After leaving “Phantom” in 1994, Dodie returned to her songwriting roots and traveled to Nashville to record her first CD entitled “Songs from the Journey” which was released on Landfill Records in the fall of ’95. Two US and three European singles were released and her video “The Flame” received airplay on Canada’s NCN and CMT Europe’s “Jammin’ Country”. In 1998, she recorded and released her second CD “Playin’ With the Boys”.
From 1998 to 2000 Dodie and Kevin appeared in the first National Touring Company of the Tony Award winning show “Titanic”. It was on that tour that she composed the music for “Dracula… The Covenant” which was co-authored by husband Kevin Gray.

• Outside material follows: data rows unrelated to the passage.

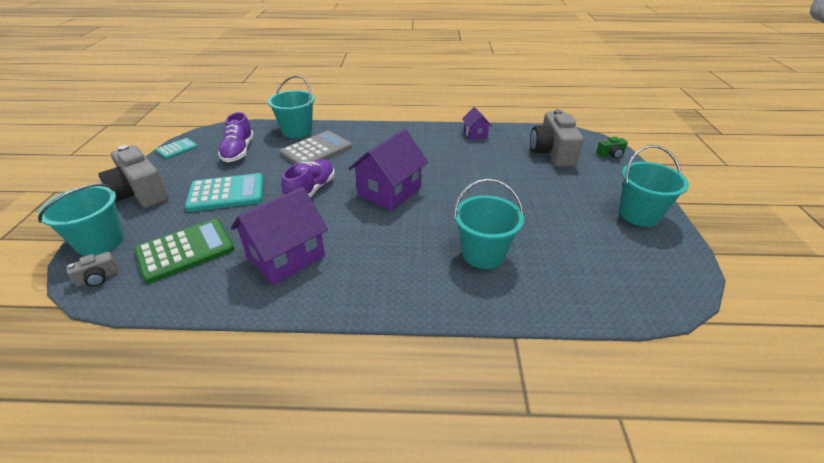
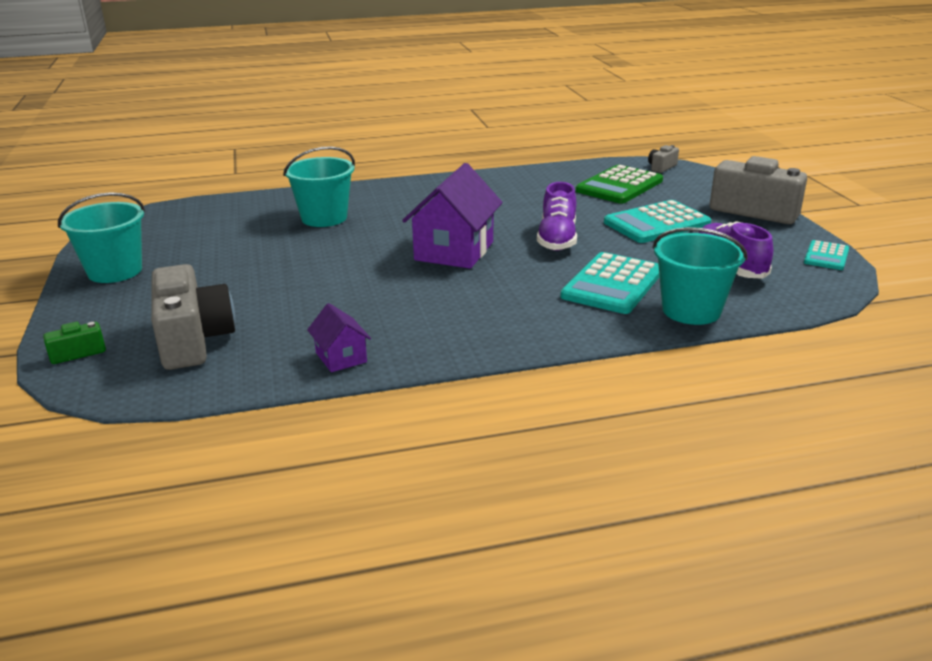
camera: 165 degrees right, 10 degrees down
(101, 242) = (707, 180): turquoise bucket -> none
(286, 257) = (520, 193): purple house -> none
(316, 150) = (612, 284): grey calculator -> turquoise calculator

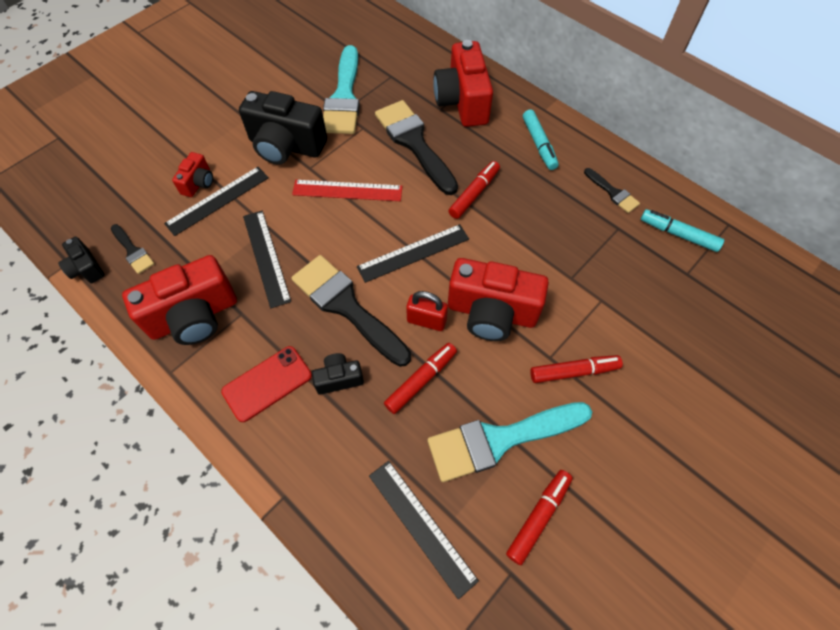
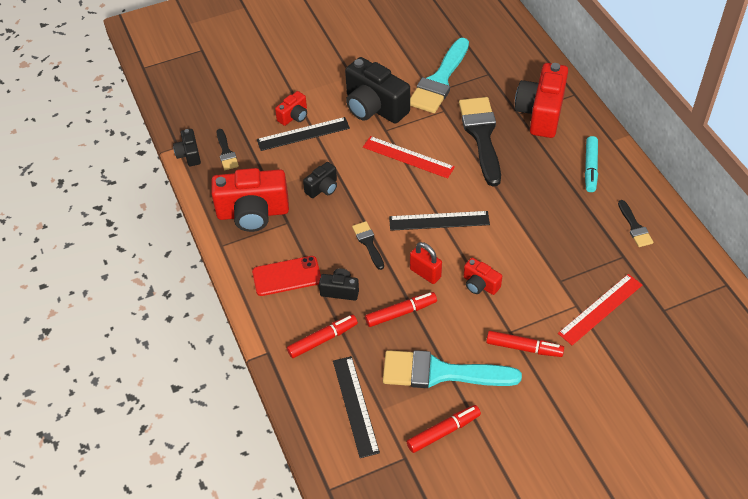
camera: 25 degrees right, 10 degrees down
(266, 257) = (322, 188): black ruler -> black camera
(346, 306) = (368, 243): black brush -> black brush, size x0.48
(474, 194) = (512, 191): red marker -> red marker (322, 339)
(491, 312) = (480, 284): red camera -> red camera, size x0.49
(627, 295) = (600, 309): none -> red ruler
(678, 234) = (674, 278): turquoise marker -> none

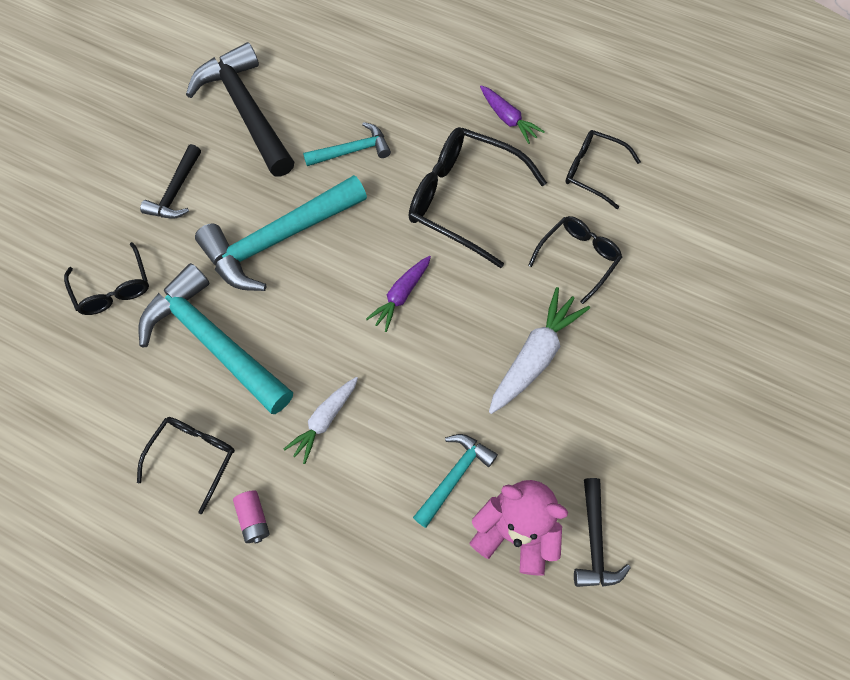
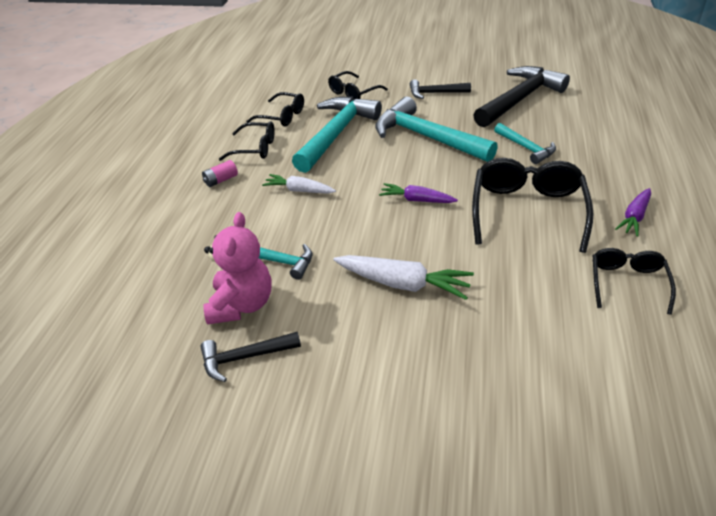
camera: 75 degrees right, 25 degrees down
(578, 258) = (521, 292): black glasses -> black glasses (282, 116)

The demo CD of Dracula… the Covenant was recorded in New York during the spring and summer of 2000, after which the pair decided to mount their production. Beginning with a concert reading in Westport, CT sponsored by the Westport Historical Society in October 2002, the show subsequently premiered at The Stonington Opera House, in Stonington, ME in July 2003.
In May 2004, Dodie was honored to receive a lifetime achievement award for “commitment to the arts and excellence in the field of dance” from the American Repertory Ballet and ARB’s Princeton Ballet School.
Dodie has recently been living in Connecticut and has worked locally as a teacher of voice and dance, as well as appearing in regional productions of “Footloose” “A Chorus Line” and “Singing in the Rain”.
From 2002-2004 she wrote 6 children’s musicals for MMM Productions in Greenwich CT. She also Produced Kevin’s sols CD Entitled “It’s My time to Shine” Subsequently she and Kevin wrote a children’s Musical Book entitled “A Frog’s Tale A Musical Fable”, Narrated and sung by Kevin. Other current projects include her third solo CD and a new Musical version of the classic “A Christmas Carol” written with Kevin.
Since Kevin’s untimely death in 2013, Dodie produced A memorial Cd in his Honor “Kevin Gray, Forever Always- Broadway’s Tribute CD” and has release two more solo CD’s “Long Road”, and “In my own Voice”. She is currently finishing up a cast recording of “Dracula… The Covenant”.